Whittle suspends work at DC school after financial problems


The Whittle School & Studios is closing its full-time Washington campus this fall, ceasing operations at the U.S. branch of what was envisioned as a global, multi-continental private school.

The announcement to the Whittle families on Friday night follows months of financial turmoil at the ambitious for-profit venture launched by veteran educationist Chris Whittle.

He said they made the decision late Thursday after learning a key financial deal had been delayed.

The decision leaves students, teachers and staff in Washington scrambling just weeks before the next school year.

This expensive school promised a global education. It is hardly a solvent.

“It is devastating to break this news to you…” Whittle wrote in a letter to families. “I know how committed you all have been to the school over the past four and a half years since we announced our opening here; the enormous inconvenience it brings to your families; and how patient everyone was as we all suffered through this terrible time together. Similarly, the Whittle team invested 7.5 years from the day we started planning the Washington campus and this is a huge disappointment for them as well.”

He said by phone Friday that he will work to find other schools for the students in Washington, as well as jobs for staff either overseas or domestically. They also hope to have summer, evening, weekend and other programs in Washington separate from regular school.

The Whittle School launched with a September 2019 opening in the Chinese coastal city of Shenzhen, followed days later by the debut of the Northwest Washington campus in a neighborhood full of embassies and private schools. The school on Connecticut Avenue hoped to one day serve 2,000 day and boarding students, ranging in age from preschool to high school, with tuition of more than $40,000 a year.

This school year ended with less than 130 students and 14 graduates.

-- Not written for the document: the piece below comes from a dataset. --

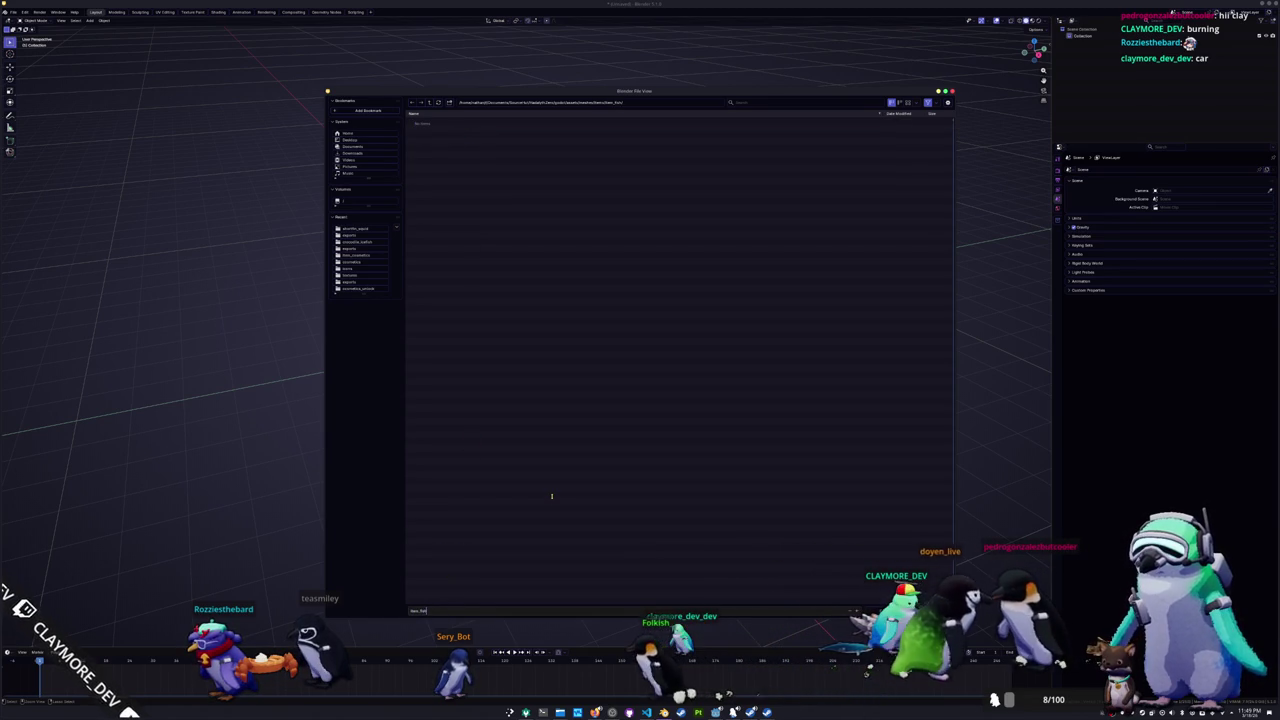
key(Return)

Whittle said it’s an effort disrupted by the coronavirus pandemic, as travel, personal learning and cultural exchange have been suspended and funding weakened.

And the school faced what Whittle called the regulatory drama in China, with changes in the way private schools are organized and financed.

Whittle said the pandemic derailed or delayed other expansion efforts, resulting in the loss of $100 million in investments at the school — more than a third of what he had counted on.

A few days before Christmas last year, with the school late in sending salaries to employees, Whittle asked investors, friends and family for urgent financial help. Parents helped cover payroll.

Others pulled their children out of school, tired of the uncertainty.

Whittle told the Post earlier this spring that $30 million in loans and investments made the D.C. campus work.

However, financial problems continued. In a letter to families, Whittle said the stock market slump and rising interest rates “delayed transactions to fill our capital position” in Washington. “Any one of the above challenges could have dragged down the DC campus, but the combination of them simply proved too much for us to navigate here in DC,” he wrote.

In the past month, legal problems have further complicated her financial prospects. The Washington Business Journal reported that the owners of the Van Ness building sued in June to evict the company for allegedly failing to pay millions of dollars in property taxes and rent.

A private school with global ambitions to open in DC and China in 2019

When the Whittle School was launched, officials envisioned a community college that would serve students in multiple cities around the world with a curriculum focused on experiential learning and foreign languages. Whittle talked about opening 36 campuses in 15 countries in the coming years.

A major retailer of for-profit education

Whittle’s Shenzhen campus will remain open, and they plan to launch another campus in China in the fall, he said, as well as work on a future campus in Europe.

He said officials hope to generate revenue to repay parents at the D.C. school.

“Parents have been very helpful over the last few months as these funding efforts have been delayed,” he said in a telephone interview. “The parents helped us a lot.”

He wrote that “we are all saddened beyond words by this result”.

Razzan Nakhlawi contributed to this report.